如果实验室有一台大家一起用服务器,能跑大模型,那么OpenClaw的token费用不用愁了,免费免费!这里详细介绍一下配置步骤。

方案一:

GPU-部署DeepSeek-V3.2模型--GPU云服务器-火山引擎 或者别的云厂商部署产品

方案二:

一、硬件和模型建议:

  • 硬件:推荐 2-4 张 A100/H100 或 8 张 RTX 4090(显存建议 ≥ 64GB 总显存,单卡需支持 BF16)。
  • 软件:Python 3.8-3.11,CUDA 11.8 或 12.1。

能跑大模型的服务器一台。

MiniMax-M2.5,Kimi-2.5,GLM-5 ,DeepSeek V3.2等各类agent/terminal能力模型。

二、VLLM和SGlang部署模型服务

这里举例sglang版

1. 下载sglang镜像并起容器

lmsysorg/sglang - Docker Image

Install SGLang — SGLang

docker run --gpus all \
    --shm-size 32g \
    -p 30000:30000 \
    -v ~/.cache/huggingface:/root/.cache/huggingface \
    --env "HF_TOKEN=<secret>" \
    --ipc=host \
    lmsysorg/sglang:latest
2.下载模型权重

DeepSeek V3.2 模型较大(约 120GB),请确保磁盘空间充足。

# 安装 huggingface_hub
pip install huggingface_hub
# 下载模型
huggingface-cli download deepseek-ai/deepseek-v3.2 --local-dir ./deepseek-v3.2 --local-dir-use-symlinks False

可使用国内镜像源(如 modelscope)或手动下载分片文件。

3.启动 SGLang 推理服务

DeepSeek V3.2 是 671B 参数的 MoE 模型,必须使用张量并行 (TP)​ 和 专家并行 (EP)​ 进行切分。

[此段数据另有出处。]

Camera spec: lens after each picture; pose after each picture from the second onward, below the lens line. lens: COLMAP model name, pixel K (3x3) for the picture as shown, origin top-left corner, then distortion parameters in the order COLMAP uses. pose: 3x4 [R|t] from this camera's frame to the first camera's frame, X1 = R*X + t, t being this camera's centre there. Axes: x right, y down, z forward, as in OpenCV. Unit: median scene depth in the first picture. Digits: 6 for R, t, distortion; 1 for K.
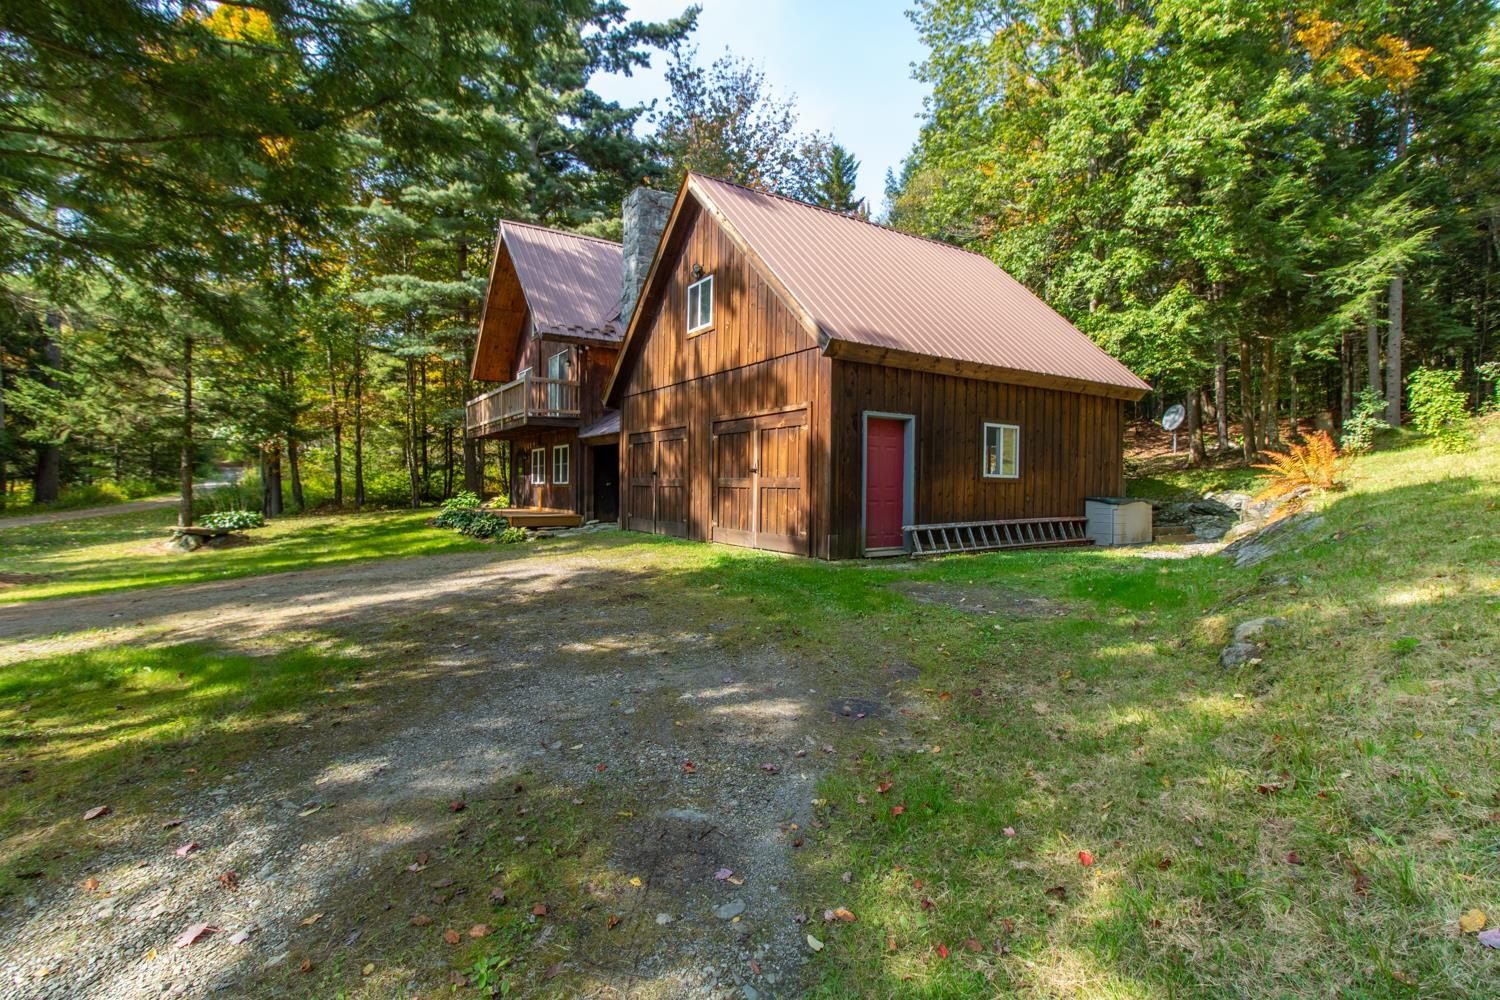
lens RADIAL K [[691.5, 0, 749.2], [0, 691.5, 505.7], [0, 0, 1]] dist [-0.000599, -0.000214]
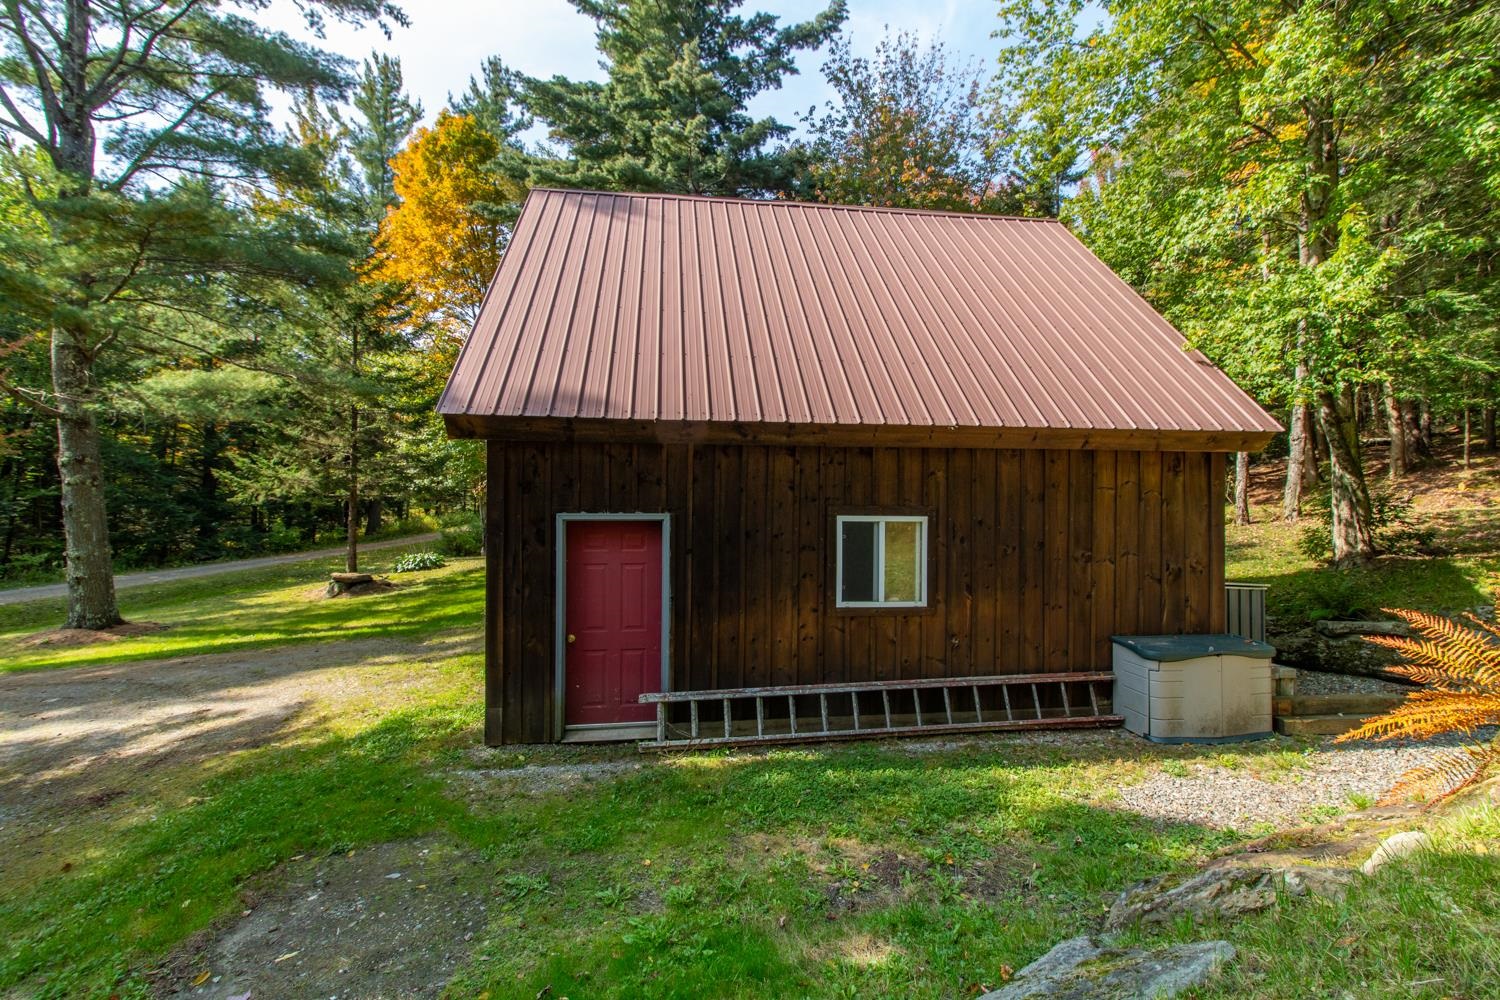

以下命令假设在 2台机器(每台4卡)​ 或 单机8卡​ 环境下启动:

# 单机多卡启动示例 (8卡,TP=4, EP=2)
python -m sglang.launch_server \
    --model-path /worksapce/deepseek-v3.2 \
    --tp-size 4 \
    --ep-size 2 \
    --dtype bfloat16 \
    --trust-remote-code \
    --host 0.0.0.0 \
    --port 30000 \
    --mem-fraction-static 0.9 \
    --enable-deepep-moe \
    --deepep-mode auto

关键参数解释:

  • --tp-size 4:张量并行度,通常设置为单机卡数或物理节点数。
  • --ep-size 2:专家并行度,将 MoE 专家分配到不同设备上。
  • --enable-deepep-moe:启用 DeepEP 优化,显著提升 MoE 模型吞吐。
  • --trust-remote-code:DeepSeek 模型需要加载自定义架构代码。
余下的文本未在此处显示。